A tiny house, like a postcard whose subject is hiding in the distance. She squeezes through the opening at its front, a door which forms an awkward shape for passage. Inside, it smells of the sweetness of straw that has been left alone for one day too long. As if it has been built yesterday, the wooden structure attacks her senses with the sharpness of pine. This causes a smile to play across her lips; it is just as she recalls. She curls her legs beneath her, quietly piling yellow straw against her, absent in mind but not in thought.
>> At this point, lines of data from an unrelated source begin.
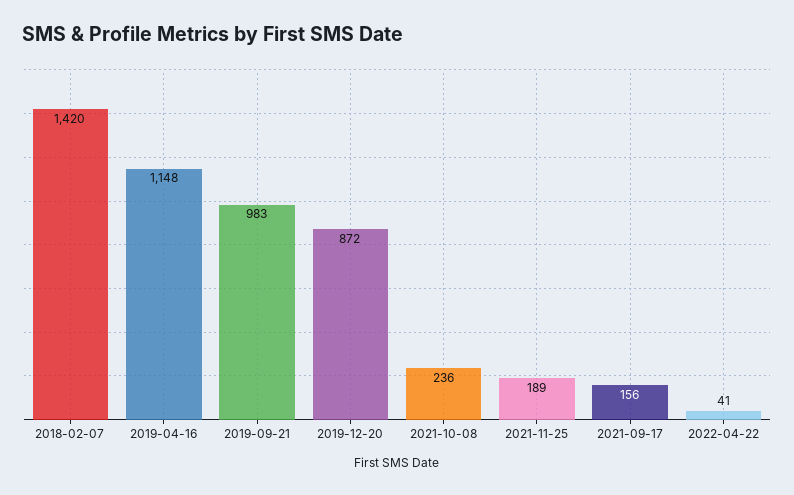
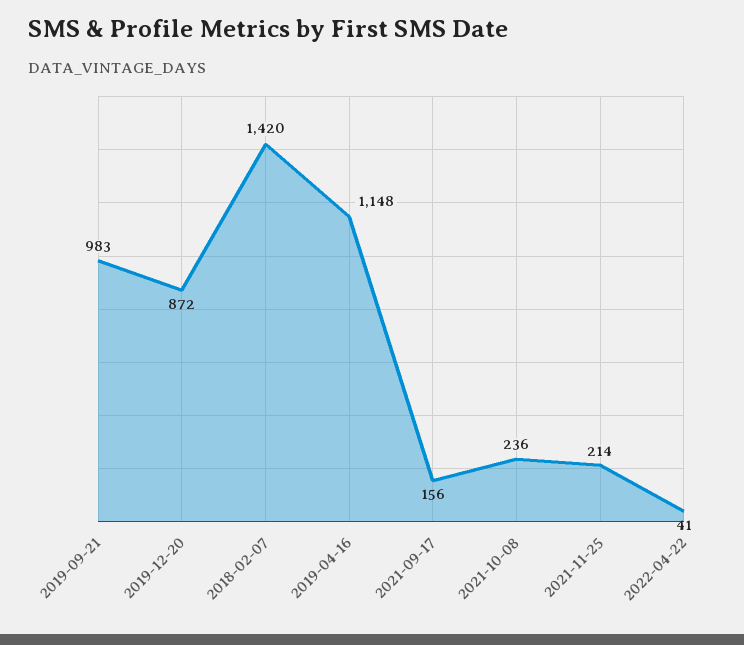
2021-11-25: 189 -> 214

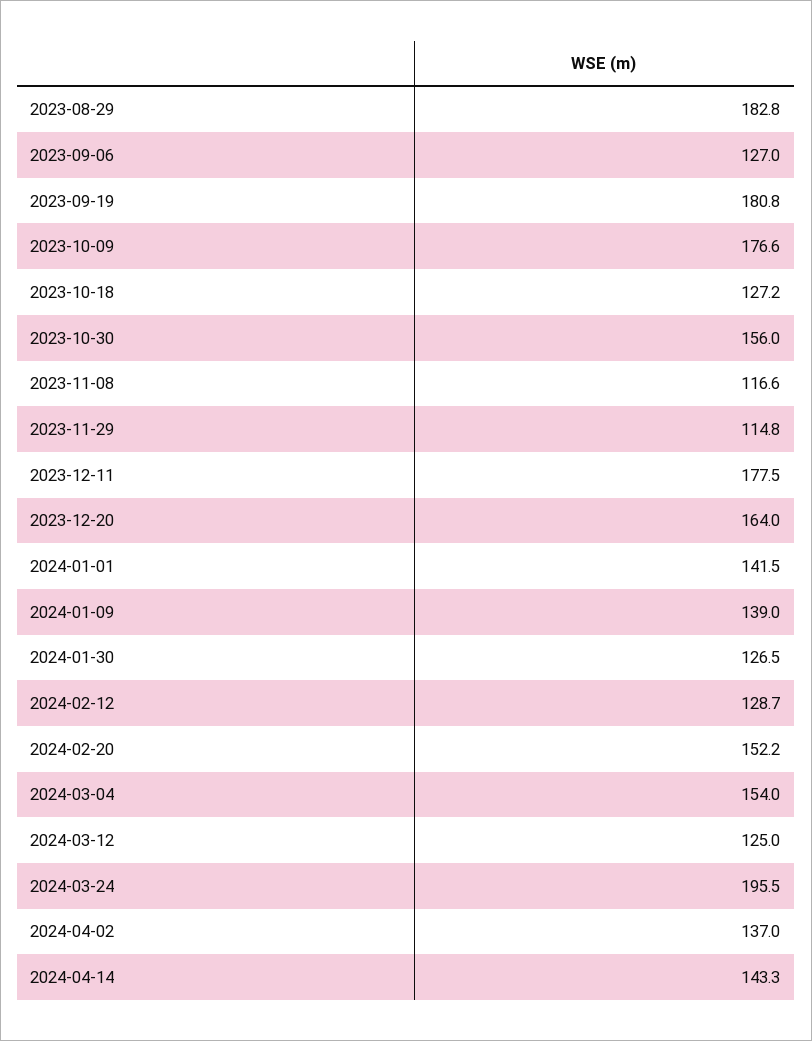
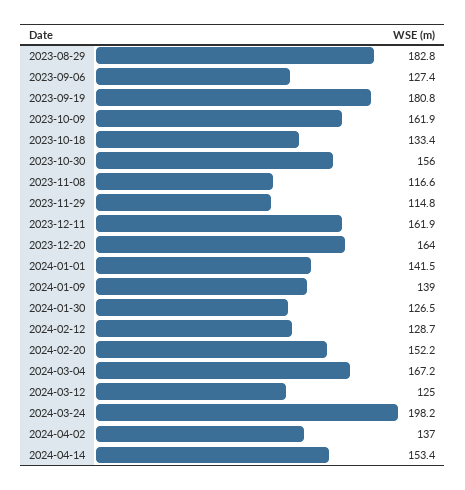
2023-09-06: 127 -> 127.4
2023-10-09: 176.6 -> 161.9
2023-10-18: 127.2 -> 133.4
2023-12-11: 177.5 -> 161.9
2024-03-04: 154 -> 167.2
2024-03-24: 195.5 -> 198.2
2024-04-14: 143.3 -> 153.4

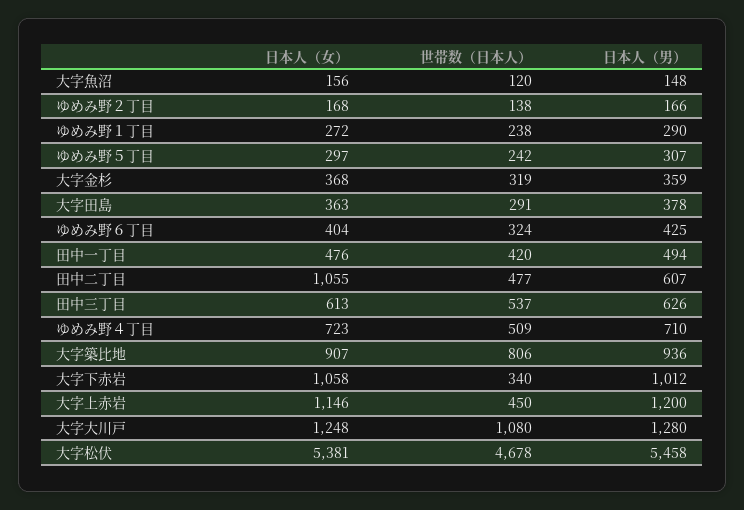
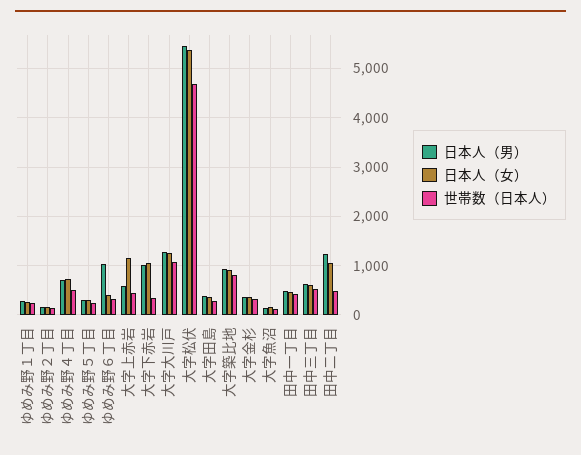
日本人（男）, ゆめみ野６丁目: 425 -> 1000
日本人（男）, 田中二丁目: 607 -> 1200
日本人（男）, 大字上赤岩: 1200 -> 600

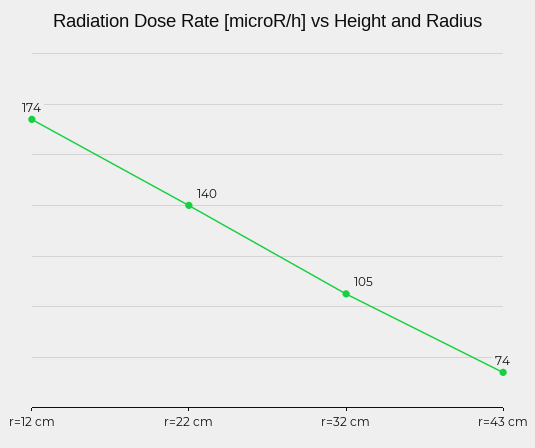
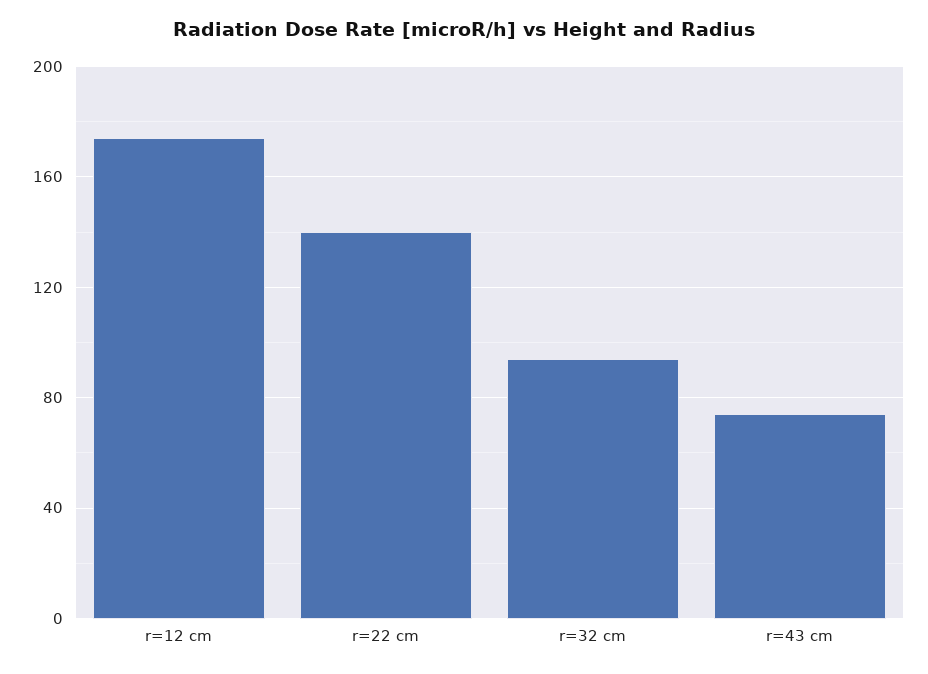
r=32 cm: 105 -> 95

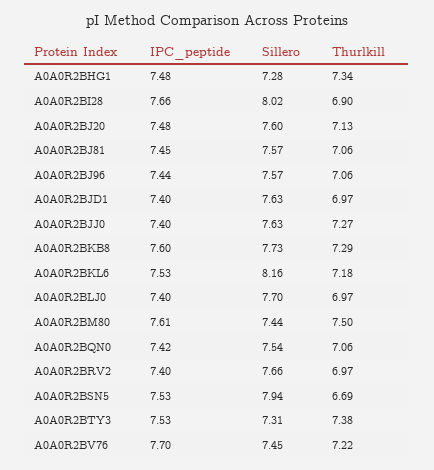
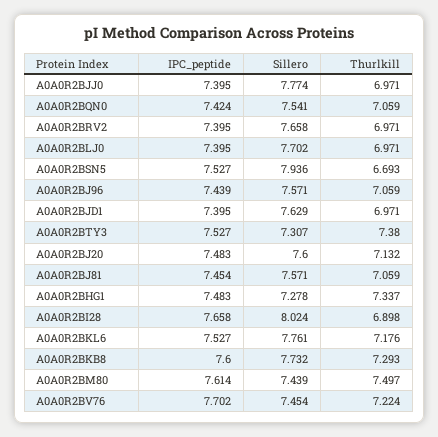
Sillero, A0A0R2BJJ0: 7.63 -> 7.774
Thurlkill, A0A0R2BJJ0: 7.27 -> 6.971
Sillero, A0A0R2BKL6: 8.16 -> 7.761

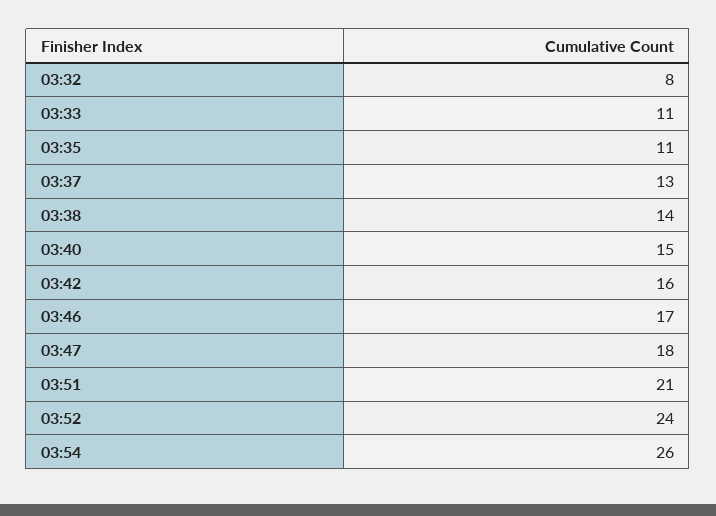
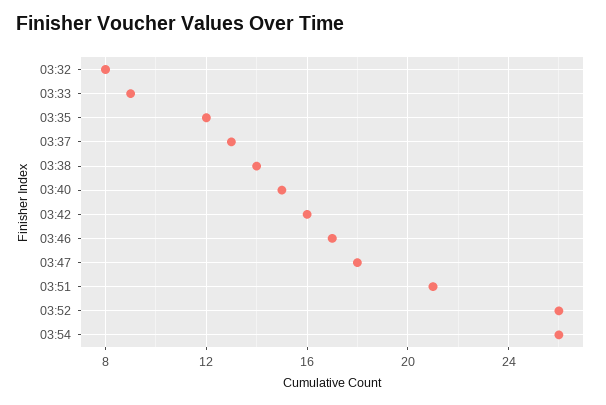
03:33: 11 -> 9
03:35: 11 -> 12
03:52: 24 -> 26

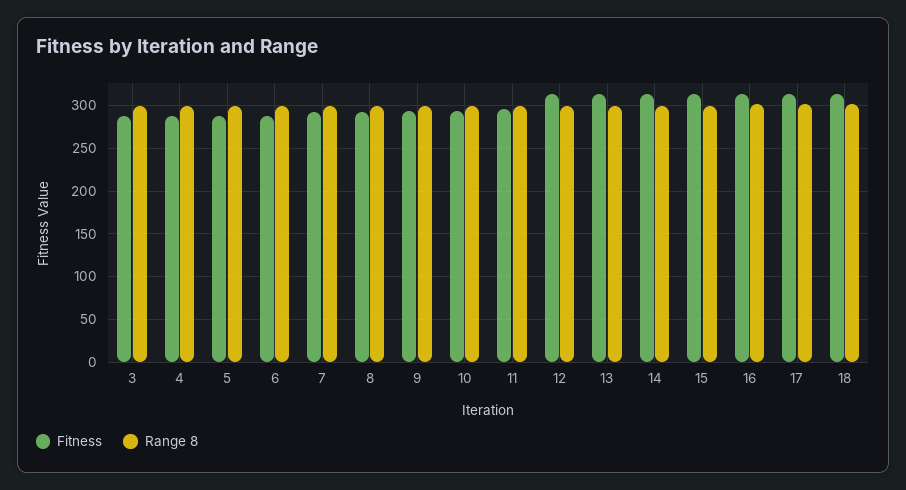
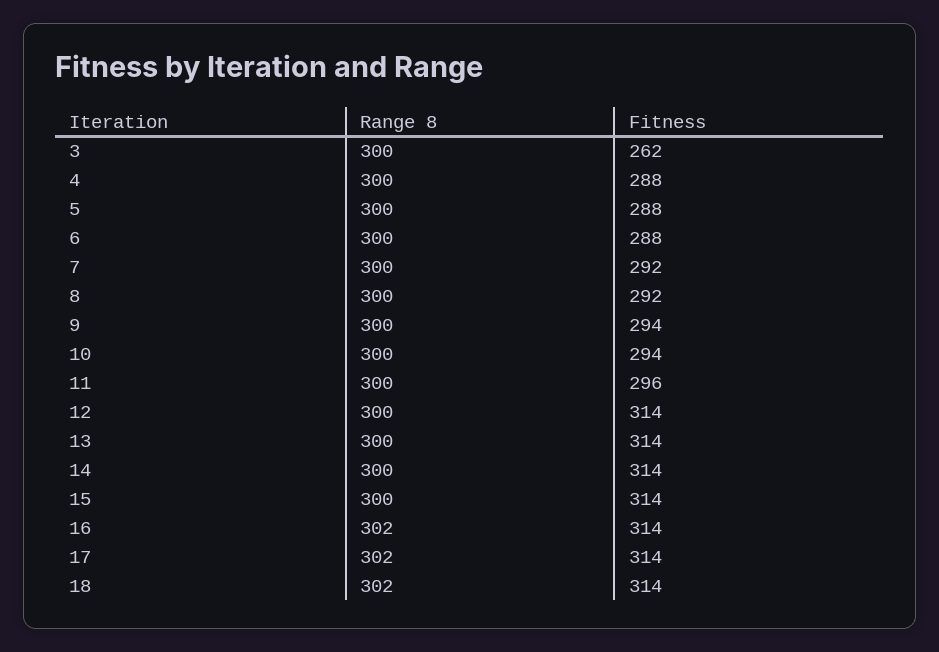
Fitness, 3: 290 -> 262

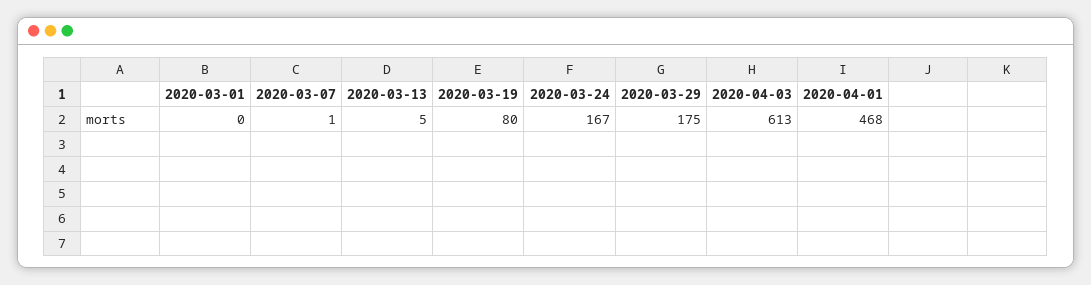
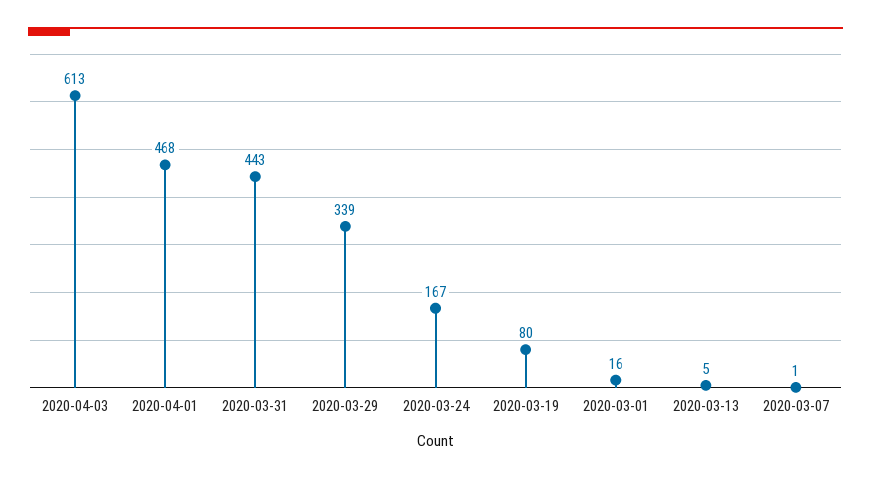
2020-03-01: 0 -> 16
2020-03-29: 175 -> 339
2020-03-31: none -> 443

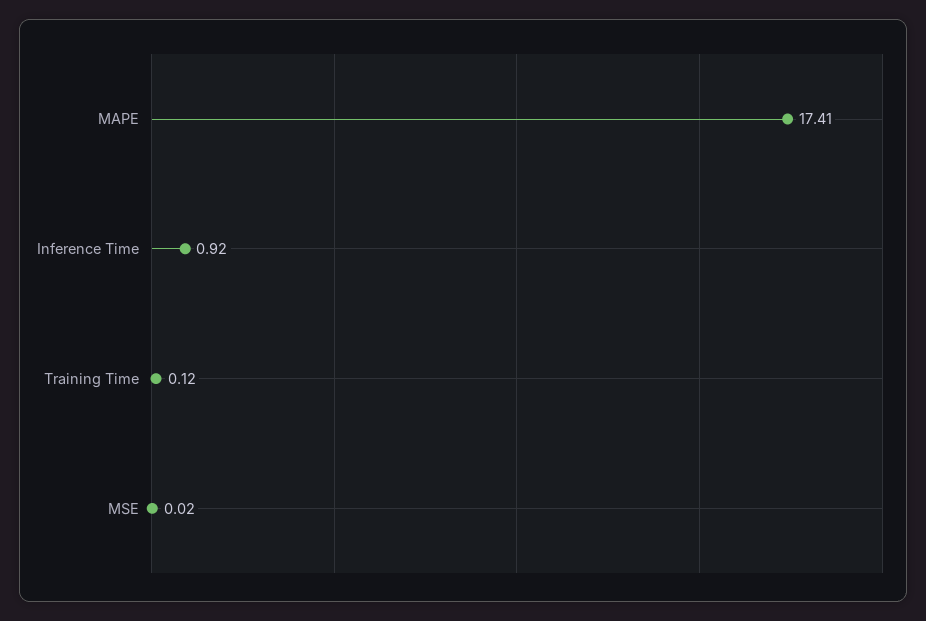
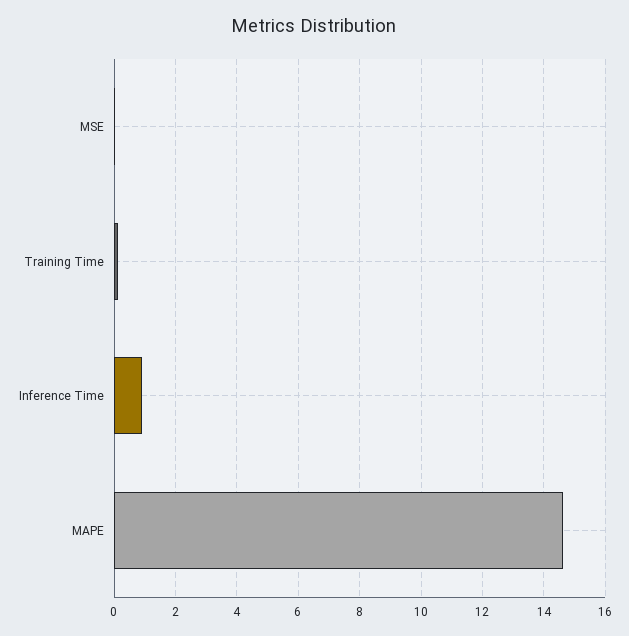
MAPE: 17.41 -> 14.6

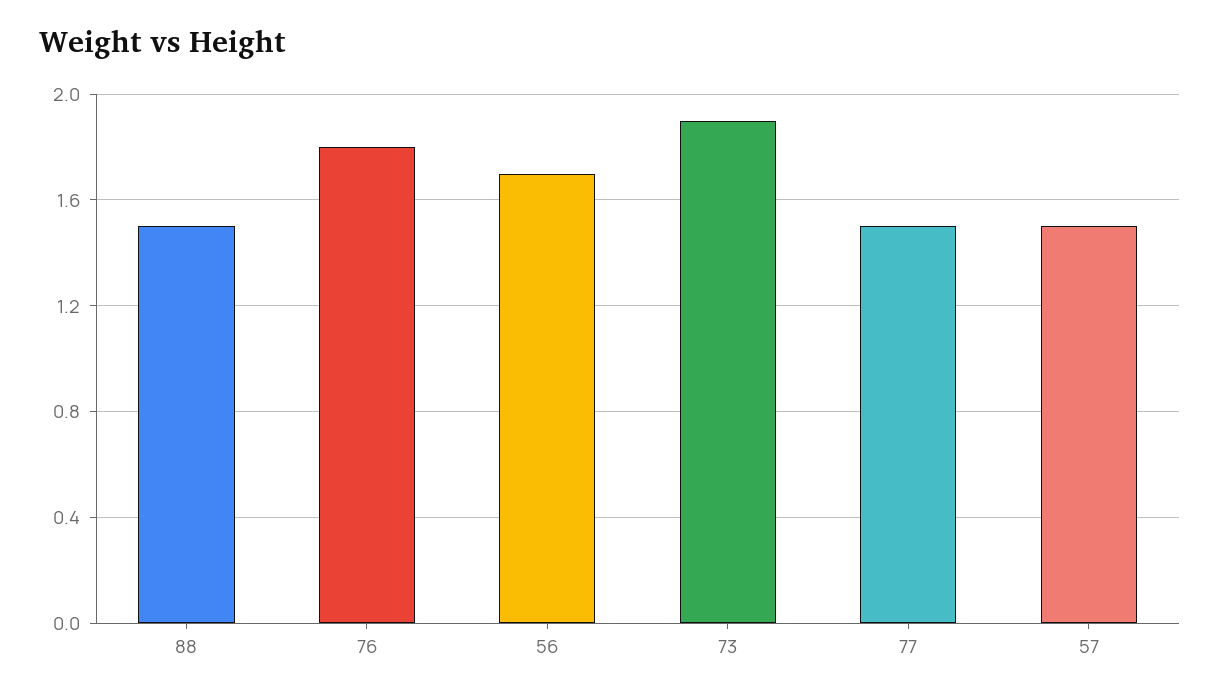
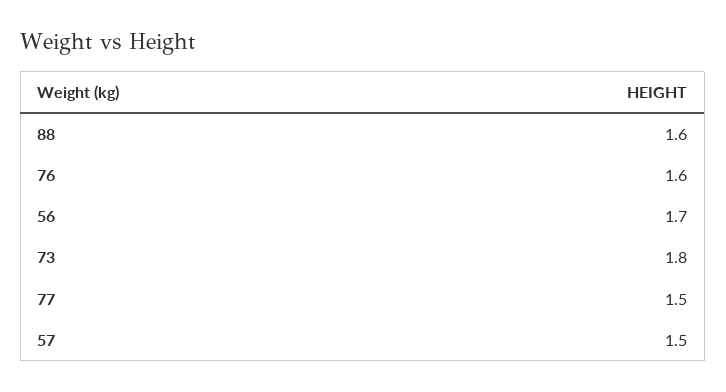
88: 1.5 -> 1.6
76: 1.8 -> 1.6
73: 1.9 -> 1.8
The hens stir only slightly; she is careful not to wake them, and they, in turn, are careful not to drive her away. Ginny likes the balance that she has established in her pursuit to lift the daily burdens from her chest.
She relays to them the thoughts that enter her mind, her chatter, whispers, never ceasing. It is a constant that infuses itself into all other sounds—the wind outside, the cricket symphony—until even she is surprised to find herself still speaking. Even though she is conscious of every uttered word.
The bird nearest to her and dearest to her, unnamed to everyone else but her, blinks a bleary eye and stretches a feathered head to meet her touch.
Hermione. The name sounds sweet upon her tongue. The so-named hen at her feet does nothing in response; over time, it has learned that when this word is said, it is referring to something else, other than itself. Something that puts a tremble into the fondness of this girl's strokes. This word is spoken far too many times, even so that the hen, who hardly comprehends its own feelings, knows that something is wrong. Amiss. Bringing a sense of longing with the wind that will linger for hours before dispersing.
Longing, Ginny says aloud, because of comprehension. She furrows her brow, then finally lapses into silence. She wants only what she cannot obtain; she has accepted this fact, and so will do nothing but be wistful. And she needs that which she does not want; she certainly has not asked for this particular path. She does not wish to think of another woman in the way that she does, but that is how it is and that is how it needs to be. She cannot explain this logic, only be certain that it is true. She cannot say why she must find beauty in each movement Hermione makes, the way in which her hair and eyes catch in the light, the methods she utilizes to deflect these things. Perhaps this is not logic at all; she does not know.
The morning is here and the night is there as she carefully descends down the ramp's gentle slope and falls into the green grass below. The hen watches her from above, its feathers golden in the waking sunlight. As she has practiced many times in the past, her steps are hasty and silent; even she can hear only a soft swish against her feet.
The door is ajar, though this is only just as she has left it, and with the intent of stealing back inside. The wood slides against her hand and then comes to a close with a click.
She tiptoes up the stairs, not needing the candle she has forgotten and left on the very last step. Everyone is quiet still, everyone asleep. She slides into her bed and pulls the blankets to her chin, wanting, needing, to dream of her…
She sits, silent and awake, for she is plagued by dreams and sleep that still refuse to come. A sigh escapes her lips, warm breath rushing along her own skin. Then it stops abruptly; she has heard a creak just outside her door. She holds her breath and waits as moments tick by and the sound has passed.
The mattress emits a subtle groan as she moves toward the edge; her feet touch the floor before she has time to think, something she is much to curious to berate herself for. She peers around the corner with her hands lingering upon the wall. A wall which forms a corridor, a corridor which leads to but one single room that is past her own.
Just inside, Ginny is sleeping with a smile curving her cheeks. Within the tangles of her hair are tiny pieces of straw, yellow mixing with red like a cacophony of autumn leaves. Hermione touches her hair, wishing that her own was just as soft. Wanting to lace her fingers through Ginny's but needing to restrain herself from that which she longs to have as the morning unfolds.